The StrongDM integration calls:
POST http://opa.golems.internal:8181/v1/data/golem_trust/strongdm/access
Content-Type: application/json
{
"input": {
"requestor": "angua@golems.internal",
"resource": {
"name": "royalbank-prod-postgres",
"environment": "production",
"classification": "restricted"
},
"approvals": [
{
"approver": "carrot@golems.internal",
"status": "approved",
"timestamp": "2025-11-14T08:55:00Z"
},
{
"approver": "sam.vimes.jr@golems.internal",
"status": "approved",
"timestamp": "2025-11-14T08:56:42Z"
}
]
}
}
OPA response:
{
"result": true
}
How errors reach users: if result is false, StrongDM returns an access denied message to the requesting user. The OPA decision log records the full input so that Otto Chriek can see exactly why the access was denied.
Pattern 4: API gateway request authorisation via OPA sidecar¶
The API gateway (Kong) running in the gateway namespace uses an OPA sidecar for per-request authorisation. The sidecar runs as a container in the same pod as the Kong proxy. Kong calls the sidecar via the OPA REST API before forwarding requests upstream.
OPA sidecar configuration in the Kong deployment pod spec:
containers:
- name: opa
image: harbor.golems.internal/openpolicyagent/opa:0.68.0
args:
- run
- --server
- --addr=127.0.0.1:8181
- --config-file=/etc/opa/config.yaml
- --log-format=json
ports:
- containerPort: 8181
name: opa-http
Input structure (sent by Kong’s OPA plugin):
{
"input": {
"method": "POST",
"path": "/v1/payments/transfer",
"headers": {
"Authorization": "Bearer eyJ...",
"X-Forwarded-For": "10.0.1.45"
},
"parsed_path": ["v1", "payments", "transfer"],
"parsed_body": {"amount": 50000, "currency": "AM$"}
}
}
How errors reach users: Kong returns HTTP 403 with a JSON error body if OPA returns false. The error body includes the policy path that denied the request, to help API clients understand what is needed to gain access.
Bundle distribution¶
All OPA instances receive policy updates via the OPA bundle API. Bundles are built and signed in the GitLab CI pipeline on every merge to main in the golem-trust/opa-policies repository.
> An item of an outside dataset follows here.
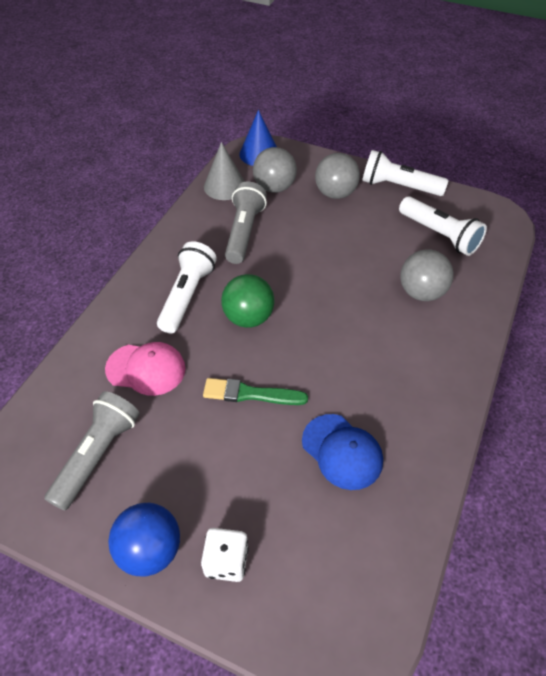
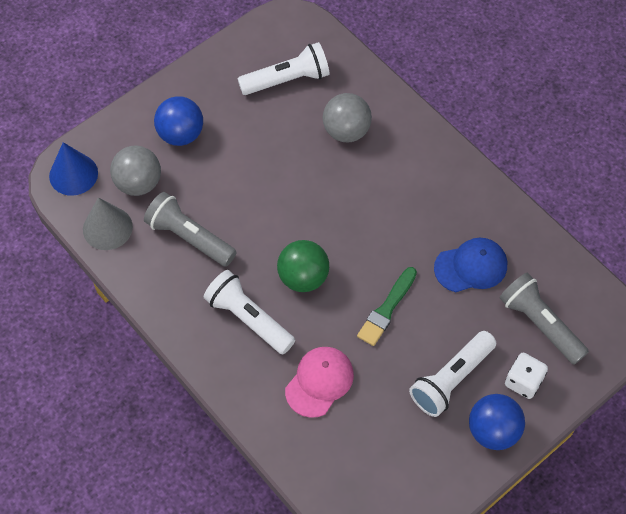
camera: 65 degrees left, 10 degrees up
(97, 455) = (392, 446): grey flashlight -> grey flashlight (540, 324)
(335, 193) = (181, 134): grey ball -> blue ball
(399, 186) = (204, 76): white flashlight -> white flashlight (451, 379)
Building and signing a bundle:
opa build policies/ data/ \
--bundle \
--signing-key /etc/ci/bundle-signing-key.pem \
--signing-alg RS256 \
--claims-file bundle-claims.json \
--output bundle.tar.gz
The bundle-claims.json contains the bundle metadata:
{
"iat": 1731578400,
"iss": "gitlab-ci.golems.internal",
"scope": "golem-trust-policies"
}
The signed bundle is uploaded to Hetzner Object Storage at https://bundles.golems.internal/golem-trust-bundle.tar.gz. All OPA instances poll this URL at the interval configured in config.yaml (minimum 60 seconds, maximum 120 seconds). OPA verifies the bundle signature against the public key configured under keys before activating it.
To verify that an OPA instance has activated the latest bundle, check the health endpoint’s bundle status:
curl -s http://opa.golems.internal:8181/health?bundles=true | python3 -m json.tool
A successful activation shows a recent last_successful_activation timestamp. If the timestamp is stale by more than 5 minutes, check the OPA logs for bundle fetch errors and verify that the Hetzner Object Storage bucket is reachable from the OPA host.